Do a second key cleanup in pthread_exit.

During pthread_exit, the keys are cleaned. Unfortunately, a call to
free occurs after the cleanup and the memory for some of the keys
is recreated when using jemalloc. The solution is to do the key
cleanup twice.

Also, modify the pthread_detach__leak test to be less flaky
when run on a jemalloc system.

Bug: 16513133
Change-Id: Ic17e8344bdc1ba053c4f5b6d827a4c19c57860c1
diff --git a/libc/bionic/pthread_exit.cpp b/libc/bionic/pthread_exit.cpp
index a6bb363..6cd5311 100644
--- a/libc/bionic/pthread_exit.cpp
+++ b/libc/bionic/pthread_exit.cpp
@@ -112,6 +112,12 @@
   }
   pthread_mutex_unlock(&g_thread_list_lock);
 
+  // Perform a second key cleanup.

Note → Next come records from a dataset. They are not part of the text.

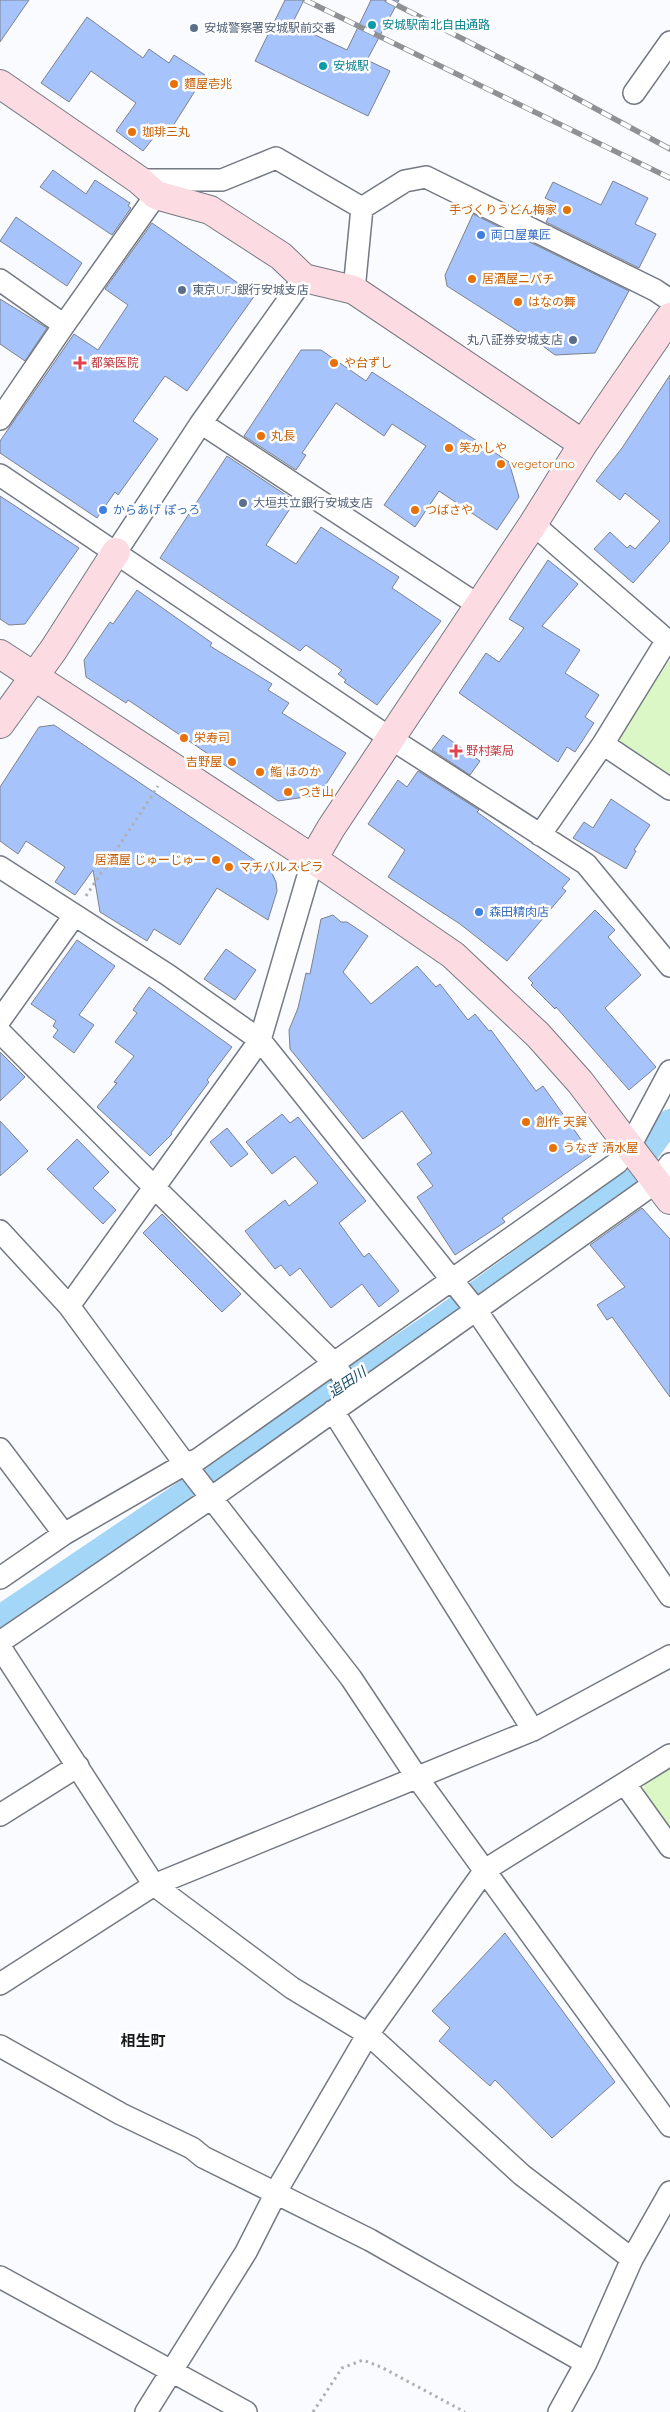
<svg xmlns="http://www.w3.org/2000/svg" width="670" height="2412" font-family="Quicksand,'Noto Sans JP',sans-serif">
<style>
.green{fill:#dbf7c5}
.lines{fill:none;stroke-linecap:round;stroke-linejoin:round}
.canal{stroke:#a4d6f7;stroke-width:24}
.building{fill:#a6c3fc;stroke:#7d828c}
.street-casing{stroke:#747983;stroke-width:24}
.secondary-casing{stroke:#747983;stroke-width:30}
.path{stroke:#afb0b3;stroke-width:3;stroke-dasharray:2.5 4;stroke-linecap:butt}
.street{stroke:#fff;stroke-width:21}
.secondary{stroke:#fddbe2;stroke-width:28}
.rail-casing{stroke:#909195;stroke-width:5.5}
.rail{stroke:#fff;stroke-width:4;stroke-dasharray:11;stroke-linecap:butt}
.culture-dot{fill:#0f9aa8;stroke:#fff;stroke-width:2}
.service-dot{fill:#5c6f8a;stroke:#fff;stroke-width:2}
.food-dot{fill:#e8710a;stroke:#fff;stroke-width:2}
.shop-dot{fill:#3f7fe0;stroke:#fff;stroke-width:2}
.health-dot{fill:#e0444e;stroke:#fff;stroke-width:2}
.labels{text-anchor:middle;stroke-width:5;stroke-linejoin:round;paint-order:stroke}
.culture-label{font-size:12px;fill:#0d838f;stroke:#fff;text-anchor:start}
.service-label{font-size:12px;fill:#4e5e75;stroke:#fff;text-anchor:start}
.food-label{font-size:12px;fill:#c56008;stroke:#fff;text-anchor:start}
.shop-label{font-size:12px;fill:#366cbe;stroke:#fff;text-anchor:start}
.health-label{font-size:12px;fill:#be3a42;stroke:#fff;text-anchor:start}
.water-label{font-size:14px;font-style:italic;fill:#1b4c68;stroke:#fff}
.quarter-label{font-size:15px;font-weight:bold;fill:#16181c;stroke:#fff}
</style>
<rect width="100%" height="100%" fill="#fafbfe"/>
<!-- green -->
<path class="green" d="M669,661L670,662V775L617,739Z
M670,1767V1830L643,1793L645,1783Z"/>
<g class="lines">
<!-- canal -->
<path class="canal" d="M0,1617L438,1321L622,1187L670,1121"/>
</g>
<!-- building -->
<path class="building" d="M0,0H29L0,42Z
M285,0H304L292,24L347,50L371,0H399L367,60L390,71L368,116L255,61Z
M87,17L143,58L149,49L169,63L174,55L205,75L166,137L158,132L143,151L116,131L136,103L91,71L69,102L41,83Z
M53,170L86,194L95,180L130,203L128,206L131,208L112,235L40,187Z
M613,181L648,198L635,224L656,234L639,268L546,222L556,203L545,198L553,182L601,205Z
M473,214L629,291L595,353L555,355L528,335L527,337L447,286L445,275Z
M16,217L82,263L67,286L0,241Z
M152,223L255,295L187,391L165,376L133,421L158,439L118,495L115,492L97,518L0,453V441L74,334L98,350L128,305L105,289Z
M0,299L47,328L25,361L0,344Z
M301,350H321L366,381L372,372L509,462L519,497L497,530L439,491L415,527L384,505L426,446L392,424L384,436L336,403L302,453L306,455L296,470L244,436Z
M670,375V541L633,583L594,549L610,532L627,548L630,545L635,549L660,521L625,493L620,500L596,481L622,448Z
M227,456L295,501L266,545L296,564L321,527L399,577L392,588L441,621L377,705L344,682L346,680L338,674L342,670L306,645L300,651L160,558Z
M0,496L79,548L25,624L9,625L0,619Z
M548,560L578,584L542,626L580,650L565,673L599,695L585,717L594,723L575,752L567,747L558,762L459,693L486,653L499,662L524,628L509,619Z
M137,590L212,643L210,646L272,684L268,690L289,703L282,713L346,753L319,795L278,801L128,700L126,703L86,677L84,660L110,622L113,624Z
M54,725L271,871L276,882L277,891L268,920L217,888L180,945L154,929L147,941L100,912L93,870L75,895L55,882L65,867L26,841L18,854L0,841V787L39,727Z
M443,735L480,761L470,775L432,750Z
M418,771L479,810L477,812L570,879L562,888L566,891L507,961L460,924L388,877L405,850L368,824L398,780L407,787Z
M611,799L650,825L634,850L636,851L626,869L573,838L584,822L593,828Z
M595,910L615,930L608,937L641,975L605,1008L656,1067L629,1090L556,1007L555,1009L531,985L533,983L528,978Z
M333,915L341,922H347L368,936L343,972L371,1004L417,966L436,987L440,984L468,1020L475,1014L489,1031L491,1030L536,1091L543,1086L592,1155L502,1218L505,1222L455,1255L417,1197L433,1186L417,1164L432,1153L402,1111L363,1139L290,1049L289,1030L298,1008L306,973L310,974L321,919Z
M77,940L115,966L79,1015L94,1025L74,1053L53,1037L58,1030L53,1026L56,1021L31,1004Z
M226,949L256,970L235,1000L204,979Z
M149,987L232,1047L207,1080L209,1082L171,1133L172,1134L150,1156L97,1107L117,1083L114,1082L134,1056L115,1042L137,1013L133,1010Z
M0,1052L25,1077L0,1101Z
M282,1114L290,1123L298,1117L366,1201L339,1223L364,1257L369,1253L399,1291L379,1307L362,1284L331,1308L300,1268L290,1276L281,1265L275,1269L245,1231L285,1200L289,1206L318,1183L295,1156L272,1174L246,1142Z
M0,1121L28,1151L0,1176Z
M227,1128L248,1154L231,1167L210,1142Z
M77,1139L109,1172L93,1188L116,1210L103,1224L47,1169Z
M642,1208L670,1239V1397L612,1317L607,1320L597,1305L625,1287L590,1245Z
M162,1214L241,1294L222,1312L143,1233Z
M505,1933L615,2082L552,2138L495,2080L490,2086L439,2041L450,2028L432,2011Z"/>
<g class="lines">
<!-- street casing -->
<g class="street-casing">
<path id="street" d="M634,93L670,42
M139,180H222L276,158L362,208L354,290
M362,208L405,181L426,177L655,290L670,300
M0,280L64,325
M0,419L64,325L156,195
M201,423L478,605
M0,475L390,738L586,864L670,966
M533,524L670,643
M116,552L201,423L304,278
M603,744L670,789
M540,835L603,744L667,640
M0,867L168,975L260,1040L476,1310L670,1596
M0,1020L74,916
M0,1032L162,1195L333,1362L355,1395
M0,1231L69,1306L185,1464L351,1678L416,1776L670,2126
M69,1306L260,1040L313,859
M333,1411L533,1730
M0,1449L64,1534
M0,1578L64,1534L185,1464L197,1460L617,1163L630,1146L670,1071
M0,1642L211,1498L641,1193L656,1182L670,1164
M0,1647L154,1885L292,1988L368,2034L522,2175L632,2259
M625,1784L670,1847
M0,1815L78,1766
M0,1984L154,1885L533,1730L670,1656
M0,2046L121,2114L192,2148L203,2157L370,2240L586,2363
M0,2277L246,2412
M146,2412L246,2252L281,2183L368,2034L485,1870L670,1755
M559,2412L586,2363L632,2259L670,2192"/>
</g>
<!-- secondary casing -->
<g class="secondary-casing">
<path id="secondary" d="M0,84L139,180L156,195L210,210L281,256L304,278L354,290L583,444
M0,654L313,859L453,955L538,1035L580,1082L670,1200
M0,724L54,649L116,552
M313,859L331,828L533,524L583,444L670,317"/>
</g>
<!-- path -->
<path class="path" d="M86,896L158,786
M313,2412L342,2368L363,2360L381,2367L465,2412"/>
<!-- street -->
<use href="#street" class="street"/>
<!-- secondary -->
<use href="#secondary" class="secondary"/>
<!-- rail casing -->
<g class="rail-casing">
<path id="rail" d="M305,0L670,178
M387,0L539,78L670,149"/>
</g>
<!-- rail -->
<use href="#rail" class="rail"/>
</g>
<!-- markers -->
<g class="culture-dot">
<circle cx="372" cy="25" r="5"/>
<circle cx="323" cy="66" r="5"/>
</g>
<g class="service-dot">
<circle cx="194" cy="28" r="5"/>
<circle cx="182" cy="290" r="5"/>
<circle cx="573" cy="340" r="5"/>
<circle cx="243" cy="503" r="5"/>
</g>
<g class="food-dot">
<circle cx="174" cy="84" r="5"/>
<circle cx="132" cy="132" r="5"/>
<circle cx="567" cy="210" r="5"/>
<circle cx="472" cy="279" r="5"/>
<circle cx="518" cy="302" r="5"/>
<circle cx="334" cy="363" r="5"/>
<circle cx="261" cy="436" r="5"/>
<circle cx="449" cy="448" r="5"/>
<circle cx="501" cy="464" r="5"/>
<circle cx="415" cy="510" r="5"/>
<circle cx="184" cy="738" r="5"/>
<circle cx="232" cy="762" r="5"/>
<circle cx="260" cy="772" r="5"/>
<circle cx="288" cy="792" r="5"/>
<circle cx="216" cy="860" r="5"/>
<circle cx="229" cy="867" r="5"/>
<circle cx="526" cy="1122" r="5"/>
<circle cx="553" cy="1148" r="5"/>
</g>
<g class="shop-dot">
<circle cx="481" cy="235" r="5"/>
<circle cx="103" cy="510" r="5"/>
<circle cx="479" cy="912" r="5"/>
</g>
<g class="health-dot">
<path d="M77.5 355.5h5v5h5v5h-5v5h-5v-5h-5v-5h5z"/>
<path d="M453.5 743.5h5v5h5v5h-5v5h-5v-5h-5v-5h5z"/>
</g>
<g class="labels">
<!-- culture labels -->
<g class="culture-label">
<text x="382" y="29">安城駅南北自由通路</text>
<text x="333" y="70">安城駅</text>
</g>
<!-- service labels -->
<g class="service-label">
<text x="204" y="32">安城警察署安城駅前交番</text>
<text x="192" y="294">東京UFJ銀行安城支店</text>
<text x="563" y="344" text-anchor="end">丸八証券安城支店</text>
<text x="253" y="507">大垣共立銀行安城支店</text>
</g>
<!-- food labels -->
<g class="food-label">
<text x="184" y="88">麵屋壱兆</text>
<text x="142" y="136">珈琲三丸</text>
<text x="557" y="214" text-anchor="end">手づくりうどん梅家</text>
<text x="482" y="283">居酒屋ニパチ</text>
<text x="528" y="306">はなの舞</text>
<text x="344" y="367">や台ずし</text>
<text x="271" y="440">丸長</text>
<text x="459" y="452">笑かしや</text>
<text x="511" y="468">vegetoruno</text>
<text x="425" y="514">つばさや</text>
<text x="194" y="742">栄寿司</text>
<text x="222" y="766" text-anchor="end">吉野屋</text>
<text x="270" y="776">鮨 ほのか</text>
<text x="298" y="796">つき山</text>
<text x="206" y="864" text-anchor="end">居酒屋 じゅーじゅー</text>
<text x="239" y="871">マチバルスピラ</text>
<text x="536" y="1126">創作 天巽</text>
<text x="563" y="1152">うなぎ 清水屋</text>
</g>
<!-- shop labels -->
<g class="shop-label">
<text x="491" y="239">両口屋菓匠</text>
<text x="113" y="514">からあげ ぽっろ</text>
<text x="489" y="916">森田精肉店</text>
</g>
<!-- health labels -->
<g class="health-label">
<text x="91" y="367">都築医院</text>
<text x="466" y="755">野村薬局</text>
</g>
<!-- water labels -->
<g class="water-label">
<text transform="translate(347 1382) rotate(-34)" y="5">追田川</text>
</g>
<!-- quarter labels -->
<g class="quarter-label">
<text x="143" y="2046">相生町</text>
</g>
</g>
</svg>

When using jemalloc, a call to free from
+  // _pthread_internal_remove_locked causes the memory associated with a key
+  // to be reallocated.
+  // TODO: When b/16847284 is fixed this call can be removed.

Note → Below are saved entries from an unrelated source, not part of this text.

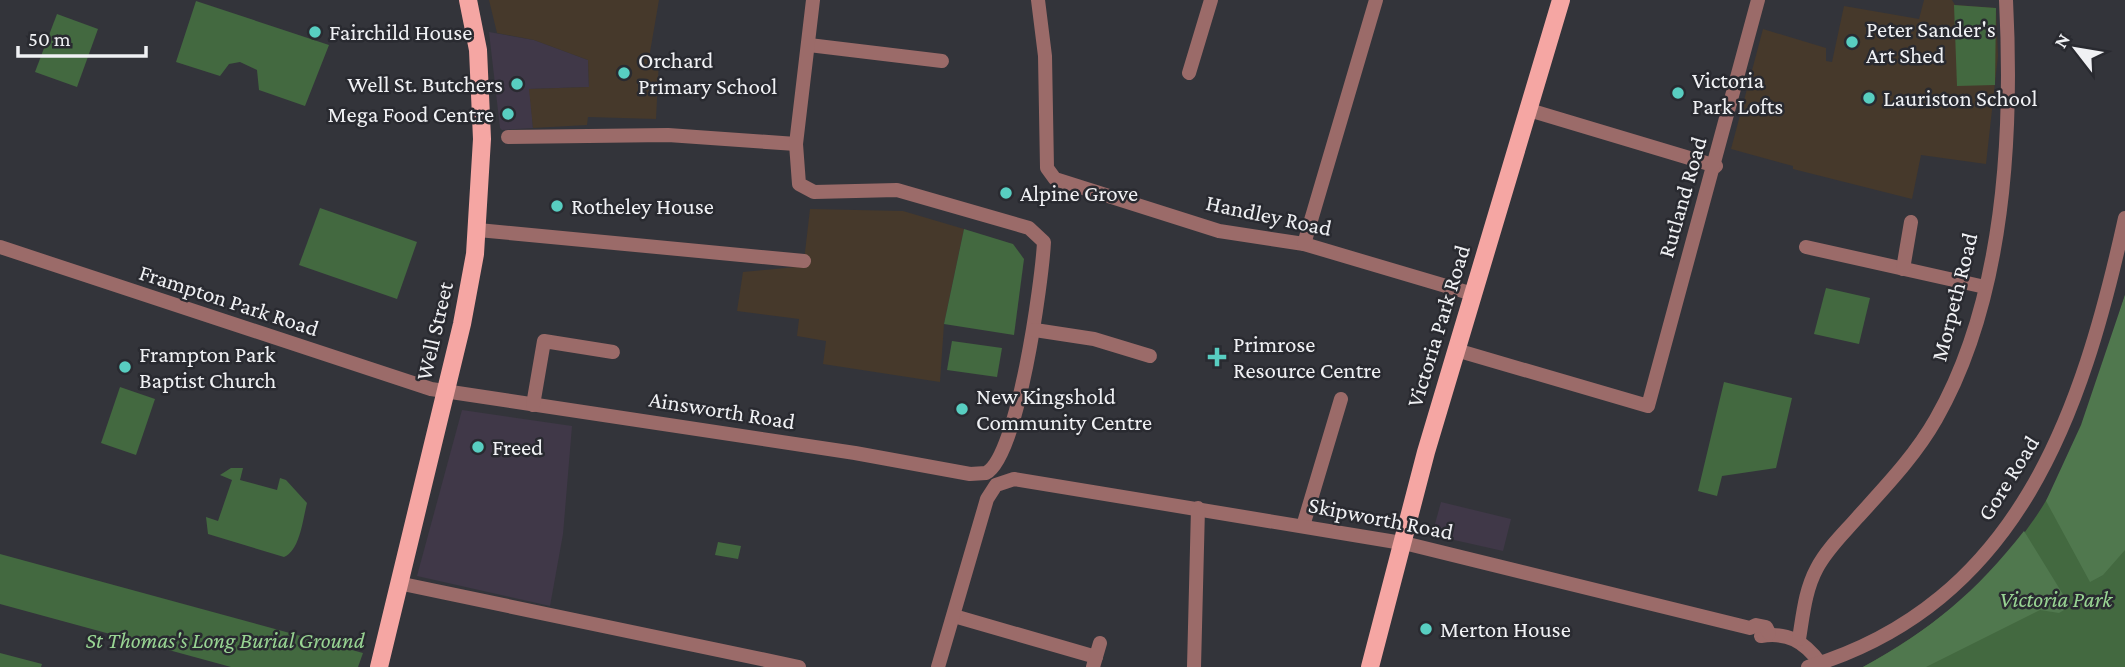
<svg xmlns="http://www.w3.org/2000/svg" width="2125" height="667" viewBox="0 0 2125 667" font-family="'Crimson Pro',serif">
<rect width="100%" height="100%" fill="#33343a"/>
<g fill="#403848">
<polygon points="489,32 534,40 588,60 589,87 530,89 533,128 502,130 500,128"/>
<polygon points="462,410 572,426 563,534 550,606 417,576"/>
<polygon points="1441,502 1511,519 1503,551 1432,535"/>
</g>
<g fill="#46392b">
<polygon points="489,0 659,0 649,58 659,59 656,119 588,117 587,125 533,128 529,89 589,87 588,60 534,40 497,33"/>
<polygon points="1924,0 1952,0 1955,5 1996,8 1998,56 1986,164 1921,155 1912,199 1793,169 1793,166 1731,149 1763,29 1826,48 1826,61 1832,62 1844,6 1919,19"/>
<polygon points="810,209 903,211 964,229 944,324 940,382 823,364 826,341 797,336 799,319 737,311 743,272 806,266 804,261"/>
</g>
<g fill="#436940">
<polygon points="196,1 329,45 305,106 259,90 257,70 240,62 229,64 220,76 176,62"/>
<polygon points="1954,5 1996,8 1995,85 1957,86"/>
<polygon points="57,14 98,29 77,87 35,72"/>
<polygon points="320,208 417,242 397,299 299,265"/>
<polygon points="964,229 1013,244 1024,259 1014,335 944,324"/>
<polygon points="1826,288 1870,298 1859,344 1814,334"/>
<path d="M2125 295V667H1863C1935 628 2000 575 2044 504 2083 442 2104 365 2125 295Z"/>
<polygon points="952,341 1002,348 997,377 947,370"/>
<polygon points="1724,382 1792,398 1776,468 1722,476 1717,496 1698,491"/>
<polygon points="120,387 155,399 136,455 101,443"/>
<path d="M231 468H243L240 480 277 490 280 478 286 480 307 503C303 518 300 551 284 557L208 534 206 517 218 521 232 480 220 475Z"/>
<polygon points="718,542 741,546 738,559 715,555"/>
<polygon points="0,554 363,653 358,667 231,667 0,604"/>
<polygon points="0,653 42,664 41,667 0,667"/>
</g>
<g fill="#50784e">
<polygon points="2125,295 2125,550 2103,575 2090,582 2046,501 2081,425"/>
<path d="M2024 531 2064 596V610L2059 613 2040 610 1926 667H1863C1930 631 1977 591 2024 531Z"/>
</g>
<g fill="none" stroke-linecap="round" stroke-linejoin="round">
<g stroke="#9b6b69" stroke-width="14">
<polyline points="1038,0 1045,56 1047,168 1055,179 1219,231 1304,244 1473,294"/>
<polyline points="809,45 942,61"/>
<polyline points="1189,73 1211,0"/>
<polyline points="1529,110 1716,166"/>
<polyline points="508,137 668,135 796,144"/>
<polyline points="478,230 804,261"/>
<polyline points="1304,244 1376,0"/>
<path d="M0 247 431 389 855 453 970 474 986 473C1018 457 1042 281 1044 242L1029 228 897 190 814 192 799 184 796 144 813 0"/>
<polyline points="1806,247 1985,287"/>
<polyline points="1903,269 1911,222"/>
<polyline points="1035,330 1094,339 1150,356"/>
<polyline points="1456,350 1648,406 1758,0"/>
<polyline points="533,405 544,341 613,352"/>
<polyline points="1303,526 1341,399"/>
<polyline points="398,583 799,667"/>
<polyline points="954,616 1096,657"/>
<path d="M1761 636C1787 632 1804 641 1820 663"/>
<path d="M1799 639C1803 615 1805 590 1817 568 1827 549 1843 534 1857 518 1885 487 1915 456 1936 419 2005 298 2013 136 2006 0"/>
<polyline points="938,667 987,499 996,485 1014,479 1408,544 1750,628 1756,625 1766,627 1769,633"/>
<polyline points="1093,667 1100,643"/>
<polyline points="1194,667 1198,508"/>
<path d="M1808 667C2019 603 2082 413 2125 218"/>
</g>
<g stroke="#f5a6a3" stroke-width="18">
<polyline points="379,667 462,324 475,254 482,139 478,50 468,0"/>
<polyline points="1370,667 1426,452 1561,0"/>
</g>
</g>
<g fill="#58cec1" stroke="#292a30" stroke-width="2.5">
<circle cx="315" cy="32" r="7"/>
<circle cx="1852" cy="42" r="7"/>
<circle cx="624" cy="73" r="7"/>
<circle cx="517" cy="84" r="7"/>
<circle cx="1678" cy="93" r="7"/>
<circle cx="1869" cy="98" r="7"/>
<circle cx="508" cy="114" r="7"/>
<circle cx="1006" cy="193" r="7"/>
<circle cx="557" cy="206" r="7"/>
<path d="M1213.5 346.5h7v7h7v7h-7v7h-7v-7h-7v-7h7z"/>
<circle cx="125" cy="367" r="7"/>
<circle cx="962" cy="409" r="7"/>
<circle cx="478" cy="447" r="7"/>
<circle cx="1426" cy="629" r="7"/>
</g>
<g text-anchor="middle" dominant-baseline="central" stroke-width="5" stroke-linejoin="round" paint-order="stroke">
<g font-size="23" fill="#f0f1f4" stroke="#292a30" text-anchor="start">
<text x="1866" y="29">Peter Sander's<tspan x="1866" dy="26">Art Shed</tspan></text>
<text x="329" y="32">Fairchild House</text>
<text x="638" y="60">Orchard<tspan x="638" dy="26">Primary School</tspan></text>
<text x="1692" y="80">Victoria<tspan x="1692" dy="26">Park Lofts</tspan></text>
<text x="503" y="84" text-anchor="end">Well St. Butchers</text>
<text x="1883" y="98">Lauriston School</text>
<text x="494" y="114" text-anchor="end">Mega Food Centre</text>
<text x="1020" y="193">Alpine Grove</text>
<text x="571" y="206">Rotheley House</text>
<text x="1233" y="344">Primrose<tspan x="1233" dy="26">Resource Centre</tspan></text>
<text x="139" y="354">Frampton Park<tspan x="139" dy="26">Baptist Church</tspan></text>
<text x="976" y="396">New Kingshold<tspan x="976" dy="26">Community Centre</tspan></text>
<text x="492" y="447">Freed</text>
<text x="1440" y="629">Merton House</text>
</g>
<g font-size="23" fill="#f0f1f4" stroke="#292a30">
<text transform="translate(1682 197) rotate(-74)">Rutland Road</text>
<text transform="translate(1269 215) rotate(12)">Handley Road</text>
<text transform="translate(1954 297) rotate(-76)">Morpeth Road</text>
<text transform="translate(229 300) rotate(18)">Frampton Park Road</text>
<text transform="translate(1438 326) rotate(-73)">Victoria Park Road</text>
<text transform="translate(434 331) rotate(-77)">Well Street</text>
<text transform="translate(722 410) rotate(9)">Ainsworth Road</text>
<text transform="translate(2008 478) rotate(-58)">Gore Road</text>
<text transform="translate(1381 518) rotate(11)">Skipworth Road</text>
</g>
<g font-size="23" font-style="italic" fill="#98d493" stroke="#292a30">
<text x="2056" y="599">Victoria Park</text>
<text x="225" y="640">St Thomas's Long Burial Ground</text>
</g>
</g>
<g transform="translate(2076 49) rotate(301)" stroke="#292a30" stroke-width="5" paint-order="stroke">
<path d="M0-5L12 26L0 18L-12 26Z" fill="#f0f1f4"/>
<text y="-10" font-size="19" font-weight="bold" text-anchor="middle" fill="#f0f1f4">N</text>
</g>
<path d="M18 46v10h128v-10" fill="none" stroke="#f0f1f4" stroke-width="3.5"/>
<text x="28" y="46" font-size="21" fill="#f0f1f4" stroke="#292a30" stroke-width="5" paint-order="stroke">50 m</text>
</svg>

+  pthread_key_clean_all();
+
   if (user_allocated_stack) {
     // Cleaning up this thread's stack is the creator's responsibility, not ours.
     __exit(0);
diff --git a/tests/pthread_test.cpp b/tests/pthread_test.cpp
index 4da003f..5328e48 100644
--- a/tests/pthread_test.cpp
+++ b/tests/pthread_test.cpp
@@ -400,27 +400,36 @@
 }
 
 TEST(pthread, pthread_detach__leak) {
-  size_t initial_bytes = mallinfo().uordblks;
+  size_t initial_bytes = 0;
+  // Run this loop more than once since the first loop causes some memory
+  // to be allocated permenantly. Run an extra loop to help catch any subtle
+  // memory leaks.
+  for (size_t loop = 0; loop < 3; loop++) {
+    // Set the initial bytes on the second loop since the memory in use
+    // should have stabilized.
+    if (loop == 1) {
+      initial_bytes = mallinfo().uordblks;
+    }
 
-  pthread_attr_t attr;
-  ASSERT_EQ(0, pthread_attr_init(&attr));
-  ASSERT_EQ(0, pthread_attr_setdetachstate(&attr, PTHREAD_CREATE_JOINABLE));
+    pthread_attr_t attr;
+    ASSERT_EQ(0, pthread_attr_init(&attr));
+    ASSERT_EQ(0, pthread_attr_setdetachstate(&attr, PTHREAD_CREATE_JOINABLE));
 
-  std::vector<pthread_t> threads;
-  for (size_t i = 0; i < 32; ++i) {
-    pthread_t t;
-    ASSERT_EQ(0, pthread_create(&t, &attr, IdFn, NULL));
-    threads.push_back(t);
-  }
+    std::vector<pthread_t> threads;
+    for (size_t i = 0; i < 32; ++i) {
+      pthread_t t;
+      ASSERT_EQ(0, pthread_create(&t, &attr, IdFn, NULL));
+      threads.push_back(t);
+    }
 
-  sleep(1);
+    sleep(1);
 
-  for (size_t i = 0; i < 32; ++i) {
-    ASSERT_EQ(0, pthread_detach(threads[i])) << i;
+    for (size_t i = 0; i < 32; ++i) {
+      ASSERT_EQ(0, pthread_detach(threads[i])) << i;
+    }
   }
 
   size_t final_bytes = mallinfo().uordblks;
-
   int leaked_bytes = (final_bytes - initial_bytes);
 
   // User code (like this test) doesn't know how large pthread_internal_t is.